The US has miserably failed to meet its target of one million new non-farm sector jobs in April, H-1B strictures notwithstanding. Companies lean towards hiring overseas while calling for immigration reforms to retain the cream of global talent.
The US Bureau of Labor Statistics released its job report on May 7. An additional 266,000 jobs were created in the non-farm sectors last month against the predicted almost one million.
Jobs have been an important political talking point in the US just like it has been in many other countries. Former President Donald Trump used this issue to pass his executive order banning new H-1B visas. Before that, another executive order was passed in 2017 which increased scrutiny while issuing H-1B visa.
The rationale behind the H-1B visa restrictions was that the US needed to give jobs to its own people.
Companies Simply Look Outwards
However, research has shown that when faced with immigration restrictions, companies look outwards instead of inwards. Based on a study, Britta Glennon, assistant professor at the Wharton School of the University of Pennsylvania, found that companies dependent on H-1B visas were more likely to expand overseas when facing immigration restrictions, The New York Times reported.

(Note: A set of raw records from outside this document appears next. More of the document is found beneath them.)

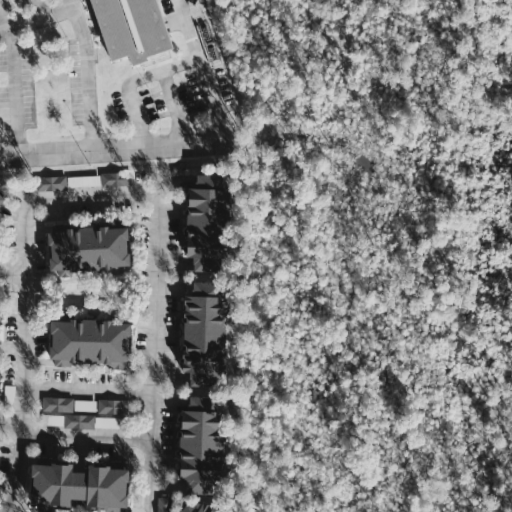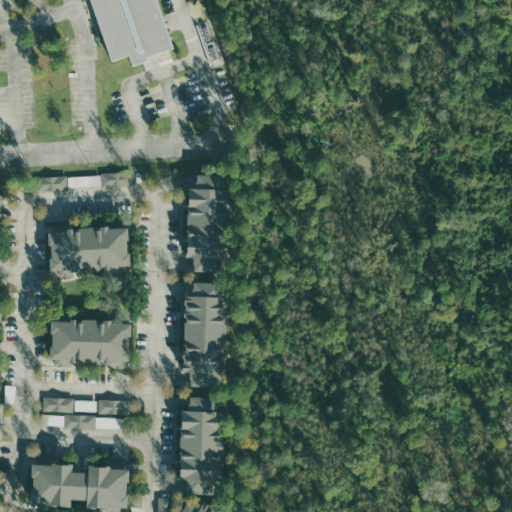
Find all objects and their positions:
road: (41, 8)
road: (37, 20)
building: (132, 28)
building: (129, 29)
road: (204, 70)
parking lot: (103, 71)
road: (88, 73)
road: (134, 81)
road: (14, 83)
road: (175, 107)
road: (111, 148)
building: (118, 179)
building: (85, 181)
building: (52, 183)
road: (94, 195)
building: (1, 199)
building: (1, 203)
building: (208, 222)
building: (204, 223)
building: (89, 247)
building: (88, 251)
road: (12, 275)
building: (205, 333)
building: (203, 336)
building: (91, 340)
building: (89, 343)
road: (89, 390)
building: (59, 404)
building: (87, 405)
building: (112, 406)
building: (54, 418)
road: (11, 421)
building: (93, 422)
road: (87, 436)
building: (202, 445)
building: (199, 448)
building: (80, 484)
building: (79, 487)
building: (164, 504)
building: (198, 506)
building: (192, 507)
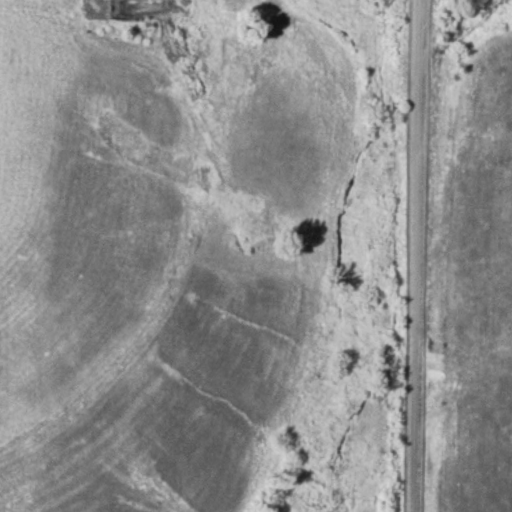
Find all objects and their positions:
road: (416, 256)
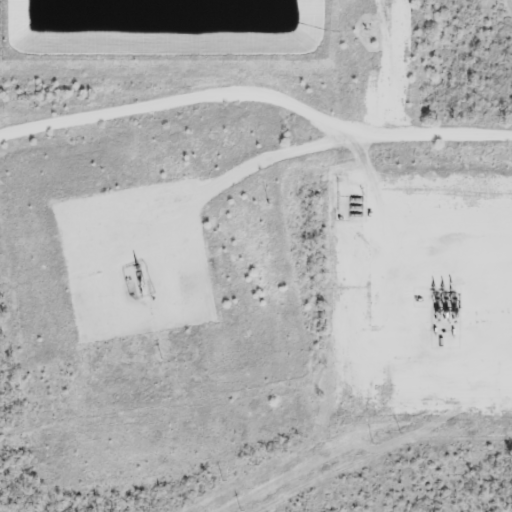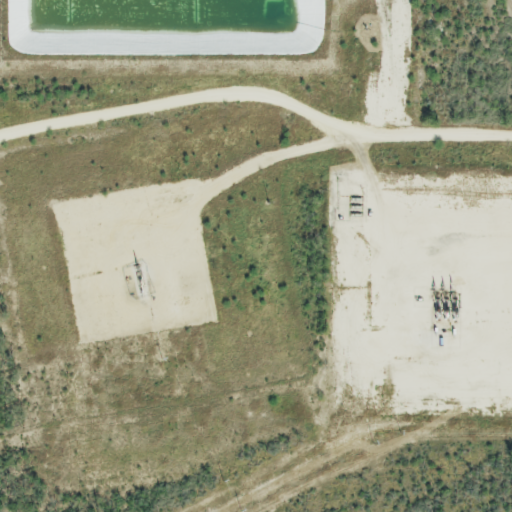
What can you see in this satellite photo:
road: (185, 106)
road: (289, 156)
road: (389, 401)
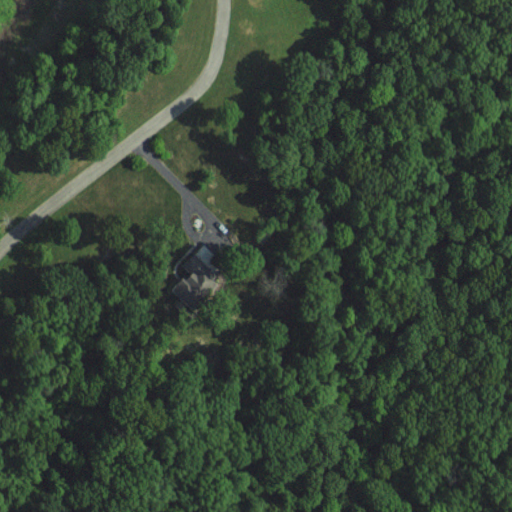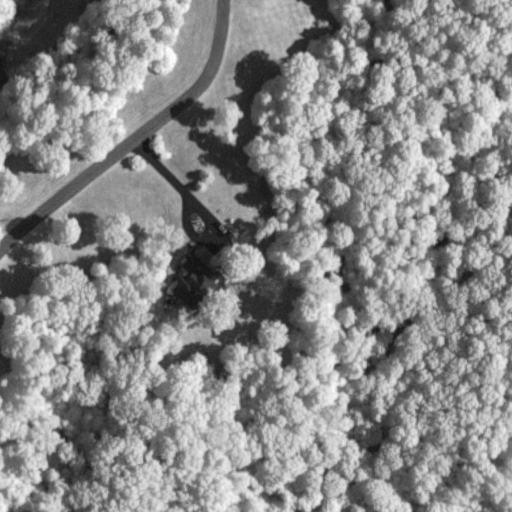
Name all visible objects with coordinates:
road: (134, 140)
building: (195, 278)
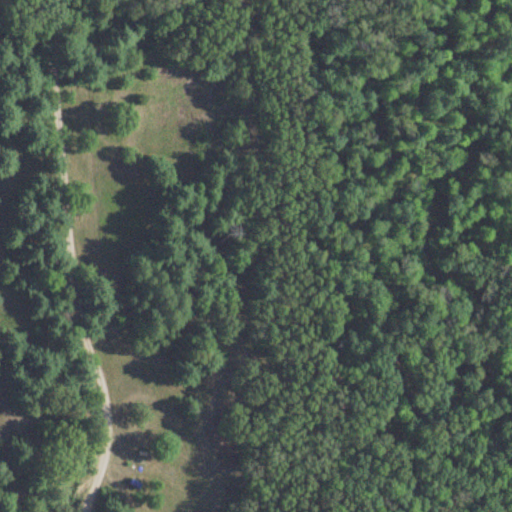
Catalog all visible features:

If companies can't hire immigrant workers within the US, they simply hire them from outside the country.
According to a review of jobs posted on top H-1B users’ websites by the data provider Thinknum, since 2018 the share of job openings outside the United States at Accenture, Capgemini and Cognizant has grown while the share of advertised US jobs has shrunk, the NYT report mentioned.
Needed: Immigration Reforms
The H-1B visa is a work visa typically given to highly-skilled workers who seek employment in the US. But four years of Trump rule caused a significant dent on talent retention and acquisition of skilled immigrants. That's why representatives of American tech giants recently said that comprehensive immigration reforms are needed to attract and retain international talent again.
Meanwhile, the current rules for H-1B visa prioritise those candidates who have a higher income.
The current administration has delayed the enforcement of the new rules for 18 months, keeping in mind the impact of the pandemic on the global economy.